For each anti-democratic value, the team developed three criteria for determining if the value was present in a social media post. Each post was assigned a rating from 1 to 3 according to how many criteria were met. For example, posts with lower numerical ratings might merely express a partisan viewpoint, while posts with higher ratings were often actively antagonistic toward the other party or amplified negative emotions.

The team then created a 60-post social media feed called PolitiFeed with seven different conditions including: an engagement-based feed; a feed with content warnings; a feed with highly anti-democratic posts downranked; and a feed with anti-democratic posts removed and replaced.

Using a crowdsourcing platform, they tested the impact of these feeds on 1,380 study participants. The result: lower partisan animosity among both Democrats and Republicans who read the downranking feed or the remove-and-replace feed compared with those who read the engagement-based feed.
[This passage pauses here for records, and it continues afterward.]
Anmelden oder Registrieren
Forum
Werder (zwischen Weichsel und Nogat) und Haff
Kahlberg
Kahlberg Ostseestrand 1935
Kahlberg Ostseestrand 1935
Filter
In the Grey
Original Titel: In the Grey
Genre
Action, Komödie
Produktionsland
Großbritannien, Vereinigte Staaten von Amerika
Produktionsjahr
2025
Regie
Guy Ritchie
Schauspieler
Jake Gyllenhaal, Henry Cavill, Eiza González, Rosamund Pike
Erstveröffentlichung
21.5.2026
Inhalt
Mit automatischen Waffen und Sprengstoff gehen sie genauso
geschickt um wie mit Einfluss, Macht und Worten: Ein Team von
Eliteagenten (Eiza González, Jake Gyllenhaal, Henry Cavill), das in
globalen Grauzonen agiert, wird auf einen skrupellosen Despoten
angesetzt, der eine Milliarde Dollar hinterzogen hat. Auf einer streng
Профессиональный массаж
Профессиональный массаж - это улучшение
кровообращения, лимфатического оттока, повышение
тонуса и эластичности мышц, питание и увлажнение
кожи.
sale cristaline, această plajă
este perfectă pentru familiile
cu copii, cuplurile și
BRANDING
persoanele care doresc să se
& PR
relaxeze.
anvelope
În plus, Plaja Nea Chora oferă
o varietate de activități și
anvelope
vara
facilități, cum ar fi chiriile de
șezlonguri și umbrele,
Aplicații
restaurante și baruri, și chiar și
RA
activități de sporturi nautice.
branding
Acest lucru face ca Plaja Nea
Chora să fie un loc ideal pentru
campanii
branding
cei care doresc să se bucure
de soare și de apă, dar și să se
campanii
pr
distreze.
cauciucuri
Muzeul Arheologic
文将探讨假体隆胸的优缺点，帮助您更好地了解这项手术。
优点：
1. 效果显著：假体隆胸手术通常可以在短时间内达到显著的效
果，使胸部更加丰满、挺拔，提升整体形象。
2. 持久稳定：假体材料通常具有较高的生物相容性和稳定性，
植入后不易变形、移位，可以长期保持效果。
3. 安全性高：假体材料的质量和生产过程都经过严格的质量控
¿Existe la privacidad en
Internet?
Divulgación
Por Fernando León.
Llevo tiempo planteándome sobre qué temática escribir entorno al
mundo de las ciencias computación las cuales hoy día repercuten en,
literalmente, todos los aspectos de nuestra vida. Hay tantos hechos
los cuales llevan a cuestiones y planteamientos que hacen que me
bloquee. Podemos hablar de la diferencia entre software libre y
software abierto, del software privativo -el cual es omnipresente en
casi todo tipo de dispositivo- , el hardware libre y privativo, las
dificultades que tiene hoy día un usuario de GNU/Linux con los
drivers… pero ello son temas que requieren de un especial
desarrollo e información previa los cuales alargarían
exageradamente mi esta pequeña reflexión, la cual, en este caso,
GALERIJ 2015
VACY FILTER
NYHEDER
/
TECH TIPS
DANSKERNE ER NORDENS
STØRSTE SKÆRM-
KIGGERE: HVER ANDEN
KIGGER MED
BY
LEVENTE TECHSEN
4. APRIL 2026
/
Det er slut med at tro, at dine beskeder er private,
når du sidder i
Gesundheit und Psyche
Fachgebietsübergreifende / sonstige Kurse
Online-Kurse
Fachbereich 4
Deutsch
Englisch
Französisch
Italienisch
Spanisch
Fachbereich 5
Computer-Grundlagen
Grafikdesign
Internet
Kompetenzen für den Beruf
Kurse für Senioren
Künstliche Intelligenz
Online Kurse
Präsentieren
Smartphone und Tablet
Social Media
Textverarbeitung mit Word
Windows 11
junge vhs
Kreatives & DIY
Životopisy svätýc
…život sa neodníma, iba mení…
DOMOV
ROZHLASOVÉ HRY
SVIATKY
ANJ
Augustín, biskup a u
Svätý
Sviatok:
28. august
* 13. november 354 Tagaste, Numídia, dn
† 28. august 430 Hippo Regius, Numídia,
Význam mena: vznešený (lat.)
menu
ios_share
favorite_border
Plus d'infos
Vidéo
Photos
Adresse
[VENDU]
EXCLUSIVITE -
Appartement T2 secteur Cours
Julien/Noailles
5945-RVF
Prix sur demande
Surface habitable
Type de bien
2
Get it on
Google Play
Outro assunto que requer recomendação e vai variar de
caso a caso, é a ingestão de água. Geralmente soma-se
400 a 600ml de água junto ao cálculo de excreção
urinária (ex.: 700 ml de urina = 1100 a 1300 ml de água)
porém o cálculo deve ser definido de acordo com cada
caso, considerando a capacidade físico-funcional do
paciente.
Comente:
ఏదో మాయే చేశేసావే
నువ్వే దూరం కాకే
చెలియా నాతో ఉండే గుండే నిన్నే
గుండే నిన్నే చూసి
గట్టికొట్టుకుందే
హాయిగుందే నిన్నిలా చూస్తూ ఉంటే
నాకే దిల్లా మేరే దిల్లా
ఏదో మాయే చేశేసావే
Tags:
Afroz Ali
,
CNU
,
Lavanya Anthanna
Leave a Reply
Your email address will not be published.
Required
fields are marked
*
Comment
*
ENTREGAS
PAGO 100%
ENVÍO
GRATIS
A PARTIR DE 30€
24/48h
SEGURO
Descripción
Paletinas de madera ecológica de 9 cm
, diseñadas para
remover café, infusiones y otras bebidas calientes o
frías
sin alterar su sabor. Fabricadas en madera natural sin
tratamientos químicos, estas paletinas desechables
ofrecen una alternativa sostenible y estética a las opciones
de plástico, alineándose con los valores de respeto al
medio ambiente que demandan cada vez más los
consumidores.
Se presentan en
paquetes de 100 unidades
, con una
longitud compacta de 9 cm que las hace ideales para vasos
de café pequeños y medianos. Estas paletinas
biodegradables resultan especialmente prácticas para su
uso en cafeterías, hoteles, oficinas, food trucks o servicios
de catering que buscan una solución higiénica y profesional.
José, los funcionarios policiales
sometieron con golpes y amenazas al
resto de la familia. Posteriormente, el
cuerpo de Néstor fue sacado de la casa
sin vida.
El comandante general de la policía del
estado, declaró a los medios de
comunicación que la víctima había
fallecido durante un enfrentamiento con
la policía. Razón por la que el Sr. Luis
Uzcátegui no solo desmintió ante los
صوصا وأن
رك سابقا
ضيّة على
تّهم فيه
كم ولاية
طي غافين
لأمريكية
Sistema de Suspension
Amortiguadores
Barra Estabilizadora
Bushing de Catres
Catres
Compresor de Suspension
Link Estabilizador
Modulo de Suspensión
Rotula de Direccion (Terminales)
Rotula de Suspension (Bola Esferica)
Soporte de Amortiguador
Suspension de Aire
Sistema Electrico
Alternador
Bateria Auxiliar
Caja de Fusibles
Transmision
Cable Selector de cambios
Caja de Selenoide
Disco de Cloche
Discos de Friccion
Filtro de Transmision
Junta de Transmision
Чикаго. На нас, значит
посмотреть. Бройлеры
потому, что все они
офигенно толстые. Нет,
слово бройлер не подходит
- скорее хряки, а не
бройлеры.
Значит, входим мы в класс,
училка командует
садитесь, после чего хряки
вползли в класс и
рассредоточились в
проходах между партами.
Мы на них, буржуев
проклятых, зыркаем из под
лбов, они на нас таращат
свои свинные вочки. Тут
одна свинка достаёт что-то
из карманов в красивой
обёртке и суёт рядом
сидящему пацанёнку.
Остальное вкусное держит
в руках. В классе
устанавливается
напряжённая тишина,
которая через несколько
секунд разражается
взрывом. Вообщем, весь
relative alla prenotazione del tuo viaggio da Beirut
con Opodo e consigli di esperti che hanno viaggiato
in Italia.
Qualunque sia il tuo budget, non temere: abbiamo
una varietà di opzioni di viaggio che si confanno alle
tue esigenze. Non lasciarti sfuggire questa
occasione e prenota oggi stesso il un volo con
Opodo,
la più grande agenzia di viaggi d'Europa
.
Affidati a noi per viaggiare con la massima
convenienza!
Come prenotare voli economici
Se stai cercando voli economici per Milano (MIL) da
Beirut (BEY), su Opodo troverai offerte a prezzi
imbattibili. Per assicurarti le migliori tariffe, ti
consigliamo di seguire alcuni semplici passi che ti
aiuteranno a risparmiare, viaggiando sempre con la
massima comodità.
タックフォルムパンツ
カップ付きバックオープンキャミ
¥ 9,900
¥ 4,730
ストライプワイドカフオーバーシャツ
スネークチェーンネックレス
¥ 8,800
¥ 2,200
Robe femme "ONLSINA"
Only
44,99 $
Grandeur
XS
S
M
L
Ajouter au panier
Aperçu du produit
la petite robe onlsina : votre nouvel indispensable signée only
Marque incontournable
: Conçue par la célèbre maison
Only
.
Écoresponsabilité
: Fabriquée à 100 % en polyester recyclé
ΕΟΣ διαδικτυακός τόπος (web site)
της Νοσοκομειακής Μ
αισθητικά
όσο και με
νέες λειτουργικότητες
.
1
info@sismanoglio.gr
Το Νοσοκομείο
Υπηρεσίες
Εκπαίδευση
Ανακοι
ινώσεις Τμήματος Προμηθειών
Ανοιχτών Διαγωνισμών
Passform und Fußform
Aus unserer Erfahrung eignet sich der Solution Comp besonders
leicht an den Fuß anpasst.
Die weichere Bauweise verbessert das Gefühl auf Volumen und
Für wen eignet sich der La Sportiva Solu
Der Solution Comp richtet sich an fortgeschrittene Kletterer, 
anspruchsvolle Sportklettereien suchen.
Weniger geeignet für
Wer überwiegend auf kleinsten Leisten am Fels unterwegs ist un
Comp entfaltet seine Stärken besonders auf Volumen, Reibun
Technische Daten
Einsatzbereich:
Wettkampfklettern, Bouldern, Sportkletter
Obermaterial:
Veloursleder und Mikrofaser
To scale up their effort, the team next turned to a large language model, GPT-4, to see if it could rate social media posts as effectively as the team had done manually. They took a “zero-shot” approach, meaning that rather than train the AI system with examples, they gave instructions in plain language describing how to rate the eight measures of anti-democratic values on their 3-point scale. The result: GPT-4’s algorithmic rankings were highly correlated with the manual rankings and, perhaps more important, implementing them in the social media feed still yielded reduced partisan animosity. In addition, users found the various feeds equally engaging – suggesting that users will keep clicking even if companies implement societal objective functions. Also, the team found that content warnings backfired in that they raised free speech concerns among conservatives. Notably, the downranking feed and remove-and-replace feed are more effective in reducing animosity among people who are weakly partisan than among those who are strongly partisan.

Future Directions

The team is currently working on a longitudinal and large-scale experiment in a more natural setting – implementing the democratic values model in people’s social media feeds in real time to see if it will have any impact.

“Today’s social media already embeds values, but they’re often defined implicitly,” Lam says. Going forward, the team wants to pursue further empirical work that explicitly implements societal objective functions in the social media context and measures their impact. “We should experiment with different values, such as mental well-being or environmental sustainability – as well as how they trade off against each other,” Lam says. “That’s especially important as we move into different communities that may have different norms and needs.”